Il direttore risponde. Cavour, le guarentigie e la libertà
Gentile direttore,
forse proprio a causa della ricchezza di argomentazioni è difficile seguire in modo appropriato il dibattito su Ici e Chiesa. Tuttavia sembra a questo punto necessario evidenziare una prospettiva diversa. Viene da domandarsi se la Chiesa possa essere considerata come un’organizzazione internazionale senza fini di lucro. Sarebbe improprio paragonare la Chiesa cattolica all’Onu, all’Aiea, alla Fao, al Tribunale internazionale, alla Corte europea, al Cern o ad altri organismi dediti ad attività scientifiche, giuridiche, politiche, sociali?
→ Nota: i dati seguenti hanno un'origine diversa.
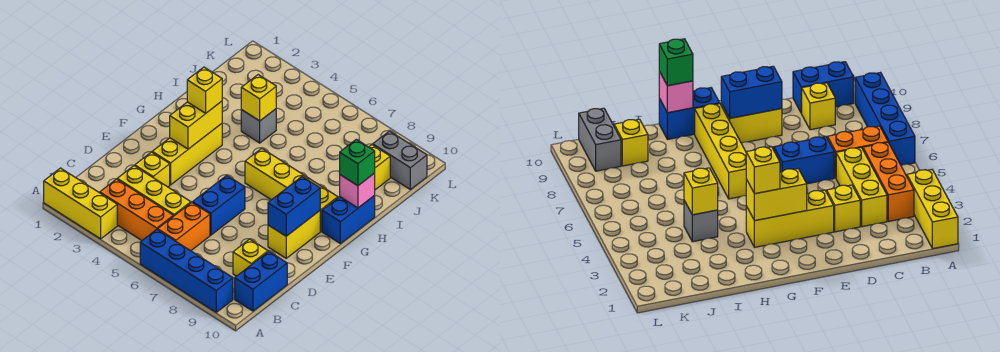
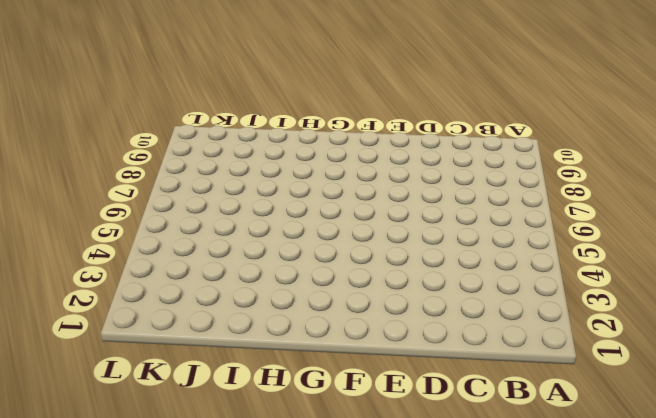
none -> yellow brick A1:A3 level 1
none -> blue brick A6:A9 level 1
none -> orange brick B3:B5 level 1

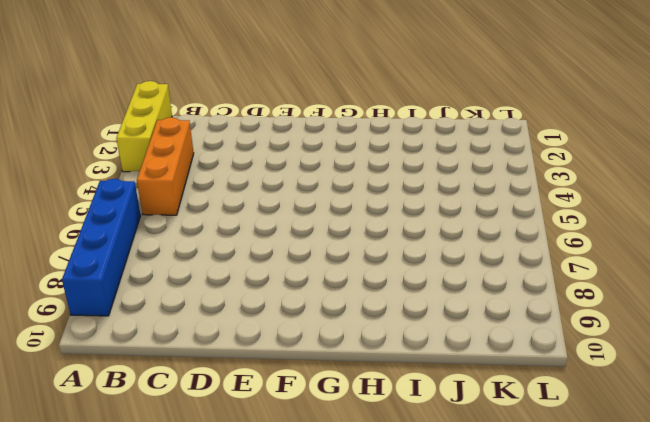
none -> orange brick B6:C6 level 1
none -> blue brick B10:C10 level 1
none -> yellow brick C3:C5 level 1

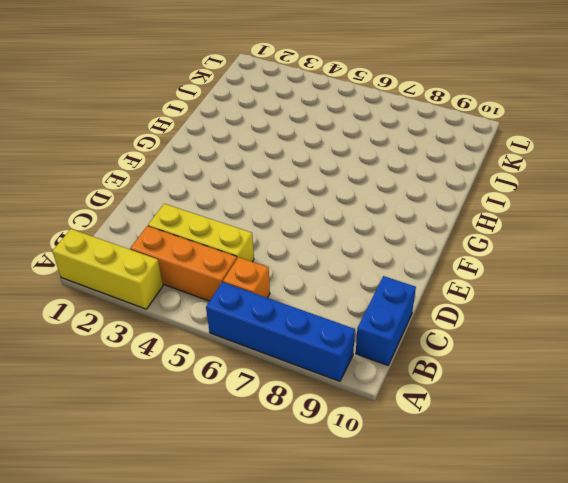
orange brick B6 level 1 -> orange brick B6:C6 level 1
none -> yellow brick C9 level 1
none -> yellow brick D3 level 1
none -> blue brick D6:E6 level 1

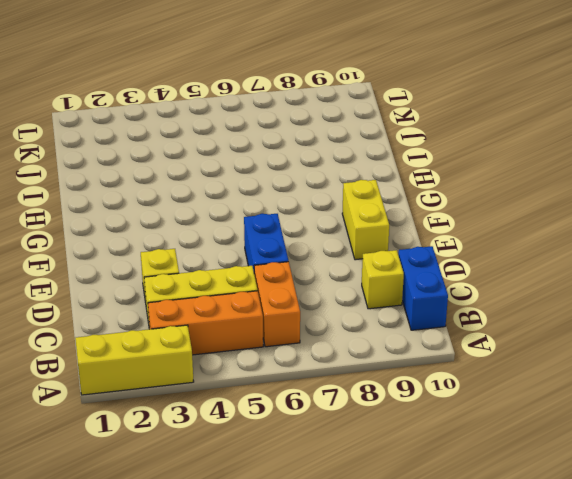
none -> blue brick A6:A9 level 1
none -> yellow brick E3:G3 level 1
none -> yellow brick G6:G9 level 1

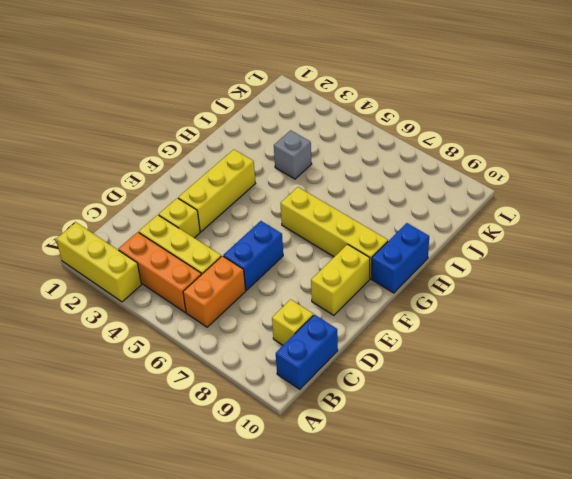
none -> blue brick A6:A9 level 1
none -> yellow brick J9 level 1
none -> grey brick K9:K10 level 1

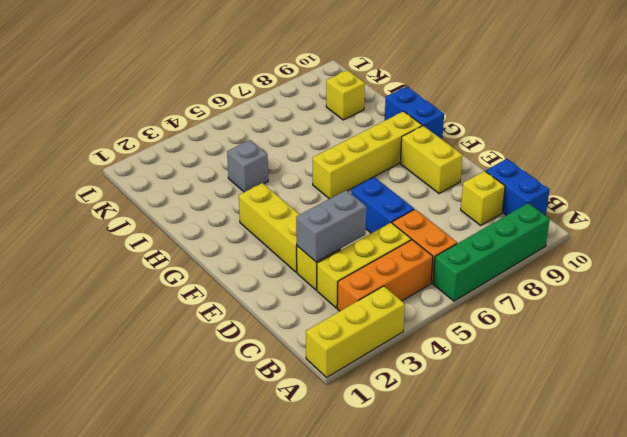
green brick A6:A9 level 1 -> blue brick A6:A9 level 1
grey brick D3:D4 level 2 -> grey brick K9:K10 level 1
none -> blue brick E9:F9 level 2
none -> yellow brick F3:G3 level 2
none -> pink brick H10 level 2

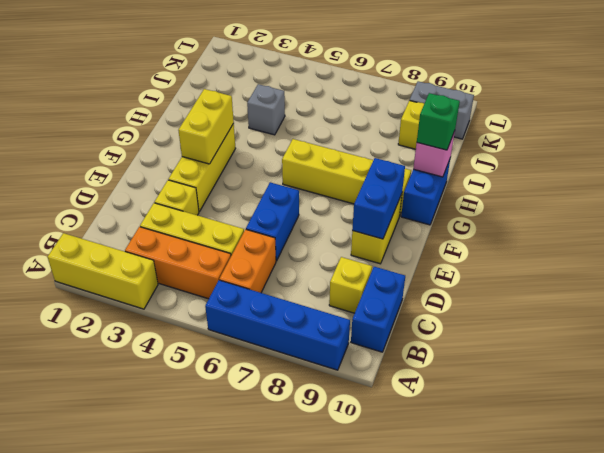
none -> yellow brick I4 level 2
none -> yellow brick G3 level 3

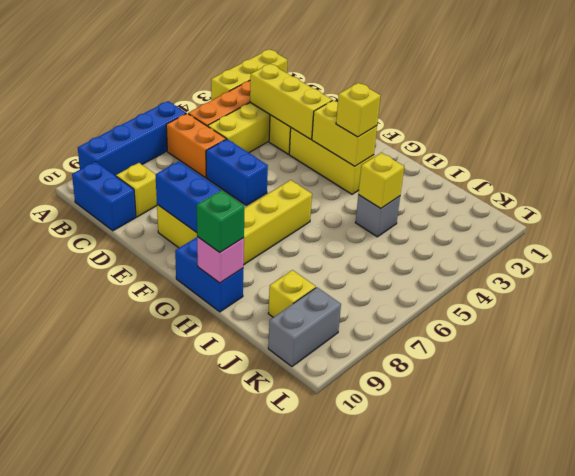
yellow brick C3:E3 level 2 -> none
Tutti senza fini di lucro e perciò necessariamente finanziati nei modi più diversi. Eventualmente attraverso esenzioni. La legge delle guarentigie, l’istituzione della Città del Vaticano, i vari Concordati e la legislazione vigente in qualche modo hanno sempre riconosciuto la speciale funzione della Chiesa. Hanno fornito, cioè, una risposta lungimirante a un ruolo internazionale che non può essere sottaciuto. Se dunque esiste una legislazione particolare con speciali "guarentigie" (cioè "garanzie"), ciò non sembra derivare da privilegio, ma da una valutazione di ampio respiro. Artefice primo di una tale concezione – se non erro – fu Cavour, liberale laico come pochi. Nel solco di Cavour, i successori concepirono le guarentigie non come benefici, ma come garanzie capaci di arricchire l’Italia regalandole un ruolo speciale tra le nazioni grazie alla presenza del Papato a Roma. Di quelle impostazioni liberali è utile tener conto quando si affronta il dibattito in modo complessivo. Spingendosi oltre, qualcuno potrebbe ipotizzare un ammodernamento delle guarentigie nazionali riconfigurandole come finanziamenti europei, vista la rilevante matrice cristiana nei principi di libertà, eguaglianza e fraternità alla base dell’identità europea. Ma questa è un’altra storia.